“Every day the sun won’t shine, but that’s why I love tomorrow.”
The popular lyric from GloRilla has been making its rounds after “Tomorrow 2” featuring Cardi B first took off. Recently, the Memphis rapper opened up about her life before the fame, which is living proof of the song’s message.
In an interview on the Million Dollaz Worth of Game podcast, GloRilla took the hosts back in time to when she was financially struggling.
After leaving her last job at Walmart in January 2021, she was determined to be a big-time rapper. But the grind took a quick turn.
“I never stopped putting out music. I got discouraged a lot of times but I ain’t ever stop — I had started going broke,” GloRilla told Gillie Da King and Wallo267. “I was losing everything like my apartments, my cars. I was almost down to nothing. It was like the end of last year and the beginning of this year. I was just all the way starting over and was like, ‘D-mn, I’m finna have to go back to work.’”
“I just always felt I can’t work no job. I wanna be my own boss."
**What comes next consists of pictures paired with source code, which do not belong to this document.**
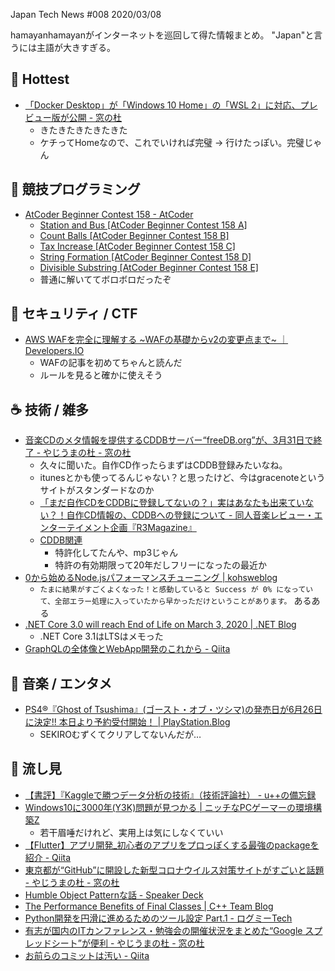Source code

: Japan Tech News #008 2020/03/08

hamayanhamayanがインターネットを巡回して得た情報まとめ。
"Japan"と言うには主語が大きすぎる。

## 🎉 Hottest

- [「Docker Desktop」が「Windows 10 Home」の「WSL 2」に対応、プレビュー版が公開 - 窓の杜](https://forest.watch.impress.co.jp/docs/news/1239275.html)
    - きたきたきたきたきた
    - ケチってHomeなので、これでいければ完璧 → 行けたっぽい。完璧じゃん

## 💪 競技プログラミング

- [AtCoder Beginner Contest 158 - AtCoder](https://atcoder.jp/contests/abc158)
	- [Station and Bus [AtCoder Beginner Contest 158 A]](https://www.hamayanhamayan.com/entry/2020/03/08/100325)
	- [Count Balls [AtCoder Beginner Contest 158 B]](https://www.hamayanhamayan.com/entry/2020/03/08/100424)
	- [Tax Increase [AtCoder Beginner Contest 158 C]](https://www.hamayanhamayan.com/entry/2020/03/08/100545)
	- [String Formation [AtCoder Beginner Contest 158 D]](https://www.hamayanhamayan.com/entry/2020/03/08/100647)
	- [Divisible Substring [AtCoder Beginner Contest 158 E]](https://www.hamayanhamayan.com/entry/2020/03/08/100748)
	- 普通に解いててボロボロだったぞ

## 👻 セキュリティ / CTF

- [AWS WAFを完全に理解する ~WAFの基礎からv2の変更点まで~ ｜ Developers.IO](https://dev.classmethod.jp/cloud/aws/fully-understood-aws-waf-v2/)
    - WAFの記事を初めてちゃんと読んだ
    - ルールを見ると確かに使えそう

## ☕ 技術 / 雑多

- [音楽CDのメタ情報を提供するCDDBサーバー“freeDB.org”が、3月31日で終了 - やじうまの杜 - 窓の杜](https://forest.watch.impress.co.jp/docs/serial/yajiuma/1238939.html)
    - 久々に聞いた。自作CD作ったらまずはCDDB登録みたいなね。
    - itunesとかも使ってるんじゃない？と思ったけど、今はgracenoteというサイトがスタンダードなのか
    - [「まだ自作CDをCDDBに登録してないの？」実はあなたも出来ていない？！自作CD情報の、CDDBへの登録について - 同人音楽レビュー・エンターテイメント企画『R3Magazine』](https://r3magazine.info/cd-cddb/)
    - [CDDB関連](http://www.asahi-net.or.jp/~cv9t-sum/knowledge18.htm)
        - 特許化してたんや、mp3じゃん
        - 特許の有効期限って20年だしフリーになったの最近か
- [0から始めるNode.jsパフォーマンスチューニング | kohsweblog](https://blog.koh.dev/2020-03-04-nodejs-performance/)
    - `たまに結果がすごくよくなった！と感動していると Success が 0% になっていて、全部エラー処理に入っていたから早かっただけということがあります。` あるある
- [.NET Core 3.0 will reach End of Life on March 3, 2020 | .NET Blog](https://devblogs.microsoft.com/dotnet/net-core-3-0-end-of-life/)
    - .NET Core 3.1はLTSはメモった
- [GraphQLの全体像とWebApp開発のこれから - Qiita](https://qiita.com/saboyutaka/items/171f7382cdf75b67d076)

## 🎵 音楽 / エンタメ

- [PS4®『Ghost of Tsushima』(ゴースト・オブ・ツシマ)の発売日が6月26日に決定!! 本日より予約受付開始！ | PlayStation.Blog](https://www.jp.playstation.com/blog/detail/9419/20200306-got.html)
    - SEKIROむずくてクリアしてないんだが…

## 👀 流し見

- [【書評】『Kaggleで勝つデータ分析の技術』（技術評論社） - u++の備忘録](https://upura.hatenablog.com/entry/2019/10/02/203057)
- [Windows10に3000年(Y3K)問題が見つかる | ニッチなPCゲーマーの環境構築Z](https://www.nichepcgamer.com/archives/windows10-y3k-problem.html)
    - 若干眉唾だけれど、実用上は気にしなくていい
- [【Flutter】アプリ開発_初心者のアプリをプロっぽくする最強のpackageを紹介 - Qiita](https://qiita.com/kazumaz/items/876e162cf429014661d8)
- [東京都が“GitHub”に開設した新型コロナウイルス対策サイトがすごいと話題 - やじうまの杜 - 窓の杜](https://forest.watch.impress.co.jp/docs/serial/yajiuma/1239082.html)
- [Humble Object Patternな話 - Speaker Deck](https://speakerdeck.com/adarapata/humble-object-patternnahua)
- [The Performance Benefits of Final Classes | C++ Team Blog](https://devblogs.microsoft.com/cppblog/the-performance-benefits-of-final-classes/)
- [Python開発を円滑に進めるためのツール設定 Part.1 - ログミーTech](https://logmi.jp/tech/articles/322611)
- [有志が国内のITカンファレンス・勉強会の開催状況をまとめた“Google スプレッドシート”が便利 - やじうまの杜 - 窓の杜](https://forest.watch.impress.co.jp/docs/serial/yajiuma/1237996.html)
- [お前らのコミットは汚い - Qiita](https://qiita.com/rnitta/items/c998172872ef49be93f1)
“I was just doing sh-t, surviving last year, and then it got to the gritty part and I started just getting broke as hell and was living with my friends and sh-t,” she added.
Down Bad To Being Up
But after continuing to speak things into existence while working toward her dream, GloRilla’s life changed in the span of eight months. As previously reported by AfroTech, the 23-year-old signed a deal with Yo Gotti’s CMG imprint only about three months after her hit single “F.N.F. (Let’s Go)” dropped. What’s more, her best friend, Gloss Up, is signed to Quality Control Music.
“These the folks I struggled with. We all had this dream for the longest. We used to have talks about it all the time. We used to just be broke as hell in the house talking about, ‘We gon’ do it one day. We broke as hell right now but we gon’ figure this shit out one day.’ Now, that it’s happened, this sh-t crazy. It’s still shocking to us. It’s still surreal to us,” GloRilla said.